According to the report, the Apple MagSafe magnetic wireless charging standard presently offers 15W fast charging speed, which is further limited to prevent overheating during the charging process. In comparison, Realme has seemingly found a way to increase the wireless charging speed, while also tackling the heating issue. There will seemingly be two variants of the Realme MagDart wireless charger — a circular charging pad design with a magnetic surface that is only 3.9mm in thickness but offers 15W charging, and a larger, chunkier box design that includes a heat dissipation mechanism and offers 50W fast wireless charging.

The latter is the one that the report claims is 8x faster than Apple’s MagSafe. According to claimed figures for a 4,500mAh smartphone, the Realme MagDart 50W charging standard will seemingly offer 20 percent power in 5 minutes of charging time, and juice up the battery to full in 54 minutes — under one hour. This charging speed is comparable to wired fast charging standards right now, and it would be interesting to see this in action. If it does manage to pull off the fast wireless charging standard consistently and without any significant heating or battery degradation issues, Realme may have a winner on their hands.

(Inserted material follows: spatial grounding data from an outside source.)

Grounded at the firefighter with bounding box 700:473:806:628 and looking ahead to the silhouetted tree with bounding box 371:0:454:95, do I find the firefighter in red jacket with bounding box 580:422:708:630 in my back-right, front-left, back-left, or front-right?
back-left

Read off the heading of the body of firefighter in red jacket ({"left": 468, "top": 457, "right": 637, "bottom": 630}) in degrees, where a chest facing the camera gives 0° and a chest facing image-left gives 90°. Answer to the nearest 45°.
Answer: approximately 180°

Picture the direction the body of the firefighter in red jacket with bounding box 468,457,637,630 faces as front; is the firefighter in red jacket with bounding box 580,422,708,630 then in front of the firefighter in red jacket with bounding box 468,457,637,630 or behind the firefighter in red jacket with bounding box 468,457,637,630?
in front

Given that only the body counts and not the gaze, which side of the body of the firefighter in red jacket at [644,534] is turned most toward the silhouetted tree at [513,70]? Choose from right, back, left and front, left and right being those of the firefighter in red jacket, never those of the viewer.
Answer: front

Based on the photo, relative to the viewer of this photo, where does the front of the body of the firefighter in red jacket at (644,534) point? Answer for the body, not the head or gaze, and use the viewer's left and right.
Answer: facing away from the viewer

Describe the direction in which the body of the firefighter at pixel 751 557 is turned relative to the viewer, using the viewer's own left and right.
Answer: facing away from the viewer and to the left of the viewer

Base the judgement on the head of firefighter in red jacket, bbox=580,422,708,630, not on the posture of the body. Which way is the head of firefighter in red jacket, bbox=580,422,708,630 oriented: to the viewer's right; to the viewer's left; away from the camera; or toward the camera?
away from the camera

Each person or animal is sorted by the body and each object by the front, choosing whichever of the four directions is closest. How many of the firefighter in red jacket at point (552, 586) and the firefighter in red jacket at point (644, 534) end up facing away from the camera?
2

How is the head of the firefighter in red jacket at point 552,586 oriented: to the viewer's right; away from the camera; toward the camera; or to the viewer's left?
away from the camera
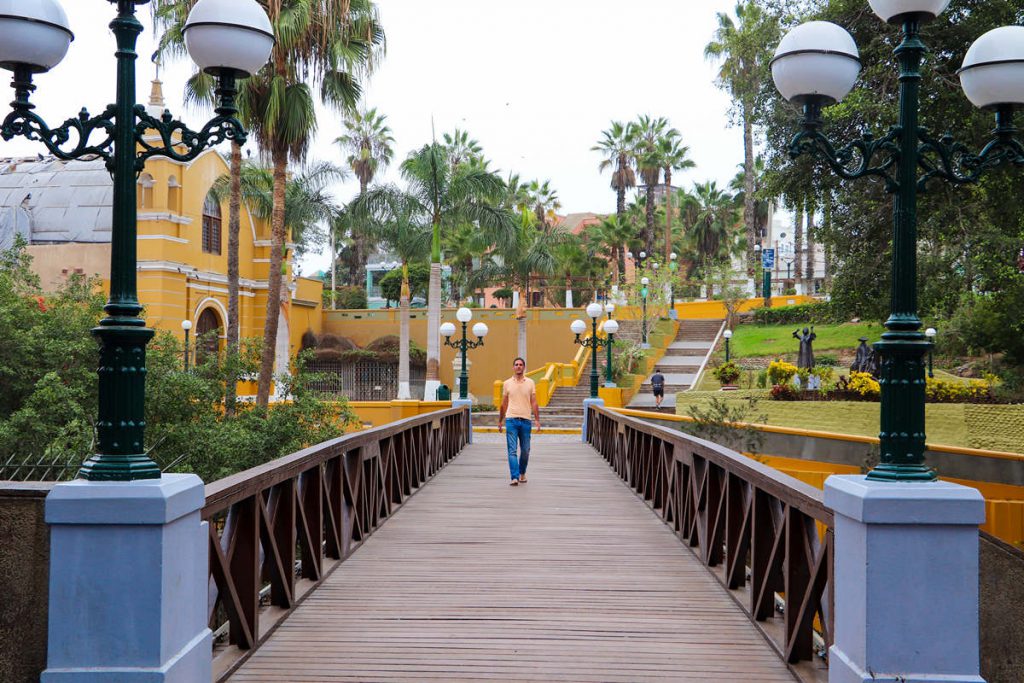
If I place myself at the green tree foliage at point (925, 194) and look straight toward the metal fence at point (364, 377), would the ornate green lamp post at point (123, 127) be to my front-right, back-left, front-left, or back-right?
back-left

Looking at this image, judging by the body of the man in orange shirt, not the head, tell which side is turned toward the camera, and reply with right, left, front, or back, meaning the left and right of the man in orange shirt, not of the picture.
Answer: front

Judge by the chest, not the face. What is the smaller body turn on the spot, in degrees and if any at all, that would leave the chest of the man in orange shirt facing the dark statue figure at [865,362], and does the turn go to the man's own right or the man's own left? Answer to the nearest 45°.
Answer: approximately 135° to the man's own left

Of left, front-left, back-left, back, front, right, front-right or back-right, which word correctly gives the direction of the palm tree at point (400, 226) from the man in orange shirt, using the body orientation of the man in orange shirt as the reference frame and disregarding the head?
back

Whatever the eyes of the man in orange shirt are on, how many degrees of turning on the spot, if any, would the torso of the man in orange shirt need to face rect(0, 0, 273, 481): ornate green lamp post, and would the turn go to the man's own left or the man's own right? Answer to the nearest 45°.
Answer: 0° — they already face it

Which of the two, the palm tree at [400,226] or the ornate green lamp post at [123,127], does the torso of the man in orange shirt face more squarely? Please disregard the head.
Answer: the ornate green lamp post

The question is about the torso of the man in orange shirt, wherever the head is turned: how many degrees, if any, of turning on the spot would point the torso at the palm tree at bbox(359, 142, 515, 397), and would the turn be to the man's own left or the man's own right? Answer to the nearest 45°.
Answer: approximately 180°

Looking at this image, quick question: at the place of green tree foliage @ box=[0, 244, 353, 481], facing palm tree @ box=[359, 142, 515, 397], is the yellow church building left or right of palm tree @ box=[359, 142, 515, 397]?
left

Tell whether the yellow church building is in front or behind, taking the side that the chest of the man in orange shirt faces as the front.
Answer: behind

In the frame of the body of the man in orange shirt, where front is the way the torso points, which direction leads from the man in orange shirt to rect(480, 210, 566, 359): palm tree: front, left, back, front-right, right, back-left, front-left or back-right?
back

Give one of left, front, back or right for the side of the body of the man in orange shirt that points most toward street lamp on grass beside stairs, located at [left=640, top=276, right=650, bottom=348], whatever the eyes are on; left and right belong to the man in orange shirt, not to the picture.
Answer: back

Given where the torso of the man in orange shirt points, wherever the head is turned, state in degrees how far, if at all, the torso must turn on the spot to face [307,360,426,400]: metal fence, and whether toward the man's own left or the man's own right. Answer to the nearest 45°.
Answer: approximately 180°
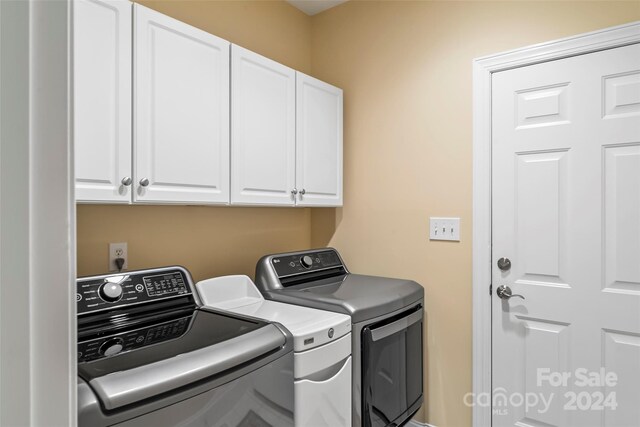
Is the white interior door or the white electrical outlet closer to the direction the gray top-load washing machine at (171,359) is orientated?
the white interior door

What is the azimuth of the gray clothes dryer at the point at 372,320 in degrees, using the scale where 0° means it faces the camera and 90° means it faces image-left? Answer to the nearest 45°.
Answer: approximately 315°

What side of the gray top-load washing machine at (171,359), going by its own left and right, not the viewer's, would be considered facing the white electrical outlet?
back

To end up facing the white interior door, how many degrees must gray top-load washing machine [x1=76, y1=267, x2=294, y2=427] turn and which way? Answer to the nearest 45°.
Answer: approximately 45° to its left
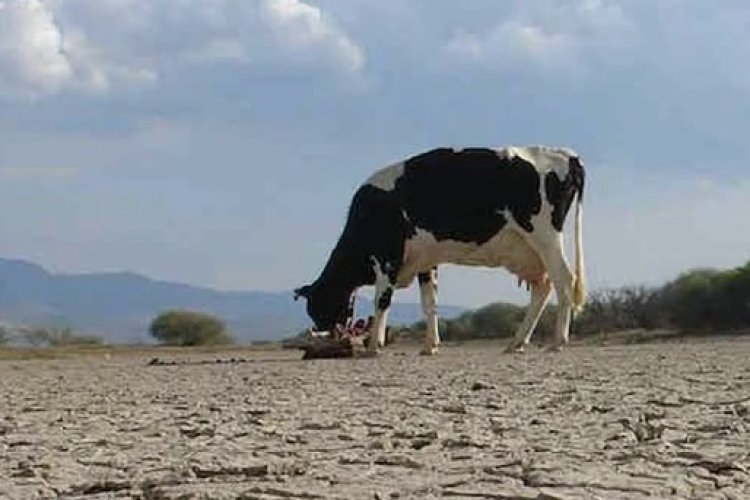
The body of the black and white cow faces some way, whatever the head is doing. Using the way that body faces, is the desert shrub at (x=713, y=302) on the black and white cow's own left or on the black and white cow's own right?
on the black and white cow's own right

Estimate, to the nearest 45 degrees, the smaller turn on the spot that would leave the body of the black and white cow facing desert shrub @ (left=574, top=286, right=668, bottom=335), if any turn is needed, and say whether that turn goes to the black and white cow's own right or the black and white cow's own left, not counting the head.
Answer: approximately 90° to the black and white cow's own right

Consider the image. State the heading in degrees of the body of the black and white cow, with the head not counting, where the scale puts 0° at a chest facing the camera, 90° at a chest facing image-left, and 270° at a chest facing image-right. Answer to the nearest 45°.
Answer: approximately 90°
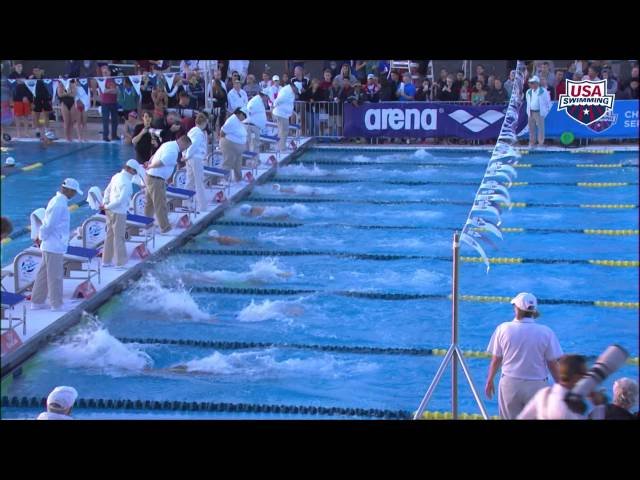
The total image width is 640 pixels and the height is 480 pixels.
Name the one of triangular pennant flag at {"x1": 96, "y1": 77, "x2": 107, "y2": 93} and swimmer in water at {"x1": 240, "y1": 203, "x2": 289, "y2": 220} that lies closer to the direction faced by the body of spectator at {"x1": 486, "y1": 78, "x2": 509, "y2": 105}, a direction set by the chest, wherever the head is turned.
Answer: the swimmer in water

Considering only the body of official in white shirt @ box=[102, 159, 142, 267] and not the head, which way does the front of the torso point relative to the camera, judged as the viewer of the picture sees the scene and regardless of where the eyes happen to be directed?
to the viewer's right

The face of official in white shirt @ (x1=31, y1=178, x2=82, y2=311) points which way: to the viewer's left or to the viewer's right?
to the viewer's right

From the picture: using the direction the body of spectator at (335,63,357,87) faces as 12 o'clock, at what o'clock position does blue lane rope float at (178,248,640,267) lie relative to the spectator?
The blue lane rope float is roughly at 12 o'clock from the spectator.

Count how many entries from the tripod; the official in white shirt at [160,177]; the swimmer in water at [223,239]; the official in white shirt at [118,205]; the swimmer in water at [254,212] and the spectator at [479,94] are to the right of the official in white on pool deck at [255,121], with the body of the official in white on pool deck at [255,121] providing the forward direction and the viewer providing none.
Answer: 5

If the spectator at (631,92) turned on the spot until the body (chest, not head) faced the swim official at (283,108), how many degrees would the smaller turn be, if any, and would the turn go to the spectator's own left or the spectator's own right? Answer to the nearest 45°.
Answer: approximately 45° to the spectator's own right

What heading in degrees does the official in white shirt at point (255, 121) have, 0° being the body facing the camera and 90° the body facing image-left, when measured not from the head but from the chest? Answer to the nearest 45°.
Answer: approximately 270°

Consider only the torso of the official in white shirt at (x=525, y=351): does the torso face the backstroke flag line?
yes

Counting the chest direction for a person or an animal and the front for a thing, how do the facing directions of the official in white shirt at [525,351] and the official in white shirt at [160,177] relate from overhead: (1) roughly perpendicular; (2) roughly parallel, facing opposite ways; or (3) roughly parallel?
roughly perpendicular

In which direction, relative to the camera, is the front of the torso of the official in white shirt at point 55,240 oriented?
to the viewer's right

However, it will certainly be a long route ahead for the Chinese Android OEM. For starters, the magnetic wireless charging technology will not have legacy support, so none of Realme’s older devices, including the flagship-spec ones, would support it. As a result, it will have to equip all potential new phones with this technology in hope of users adopting it widely. The Realme Flash is expected to be the first device to support this technology in the open.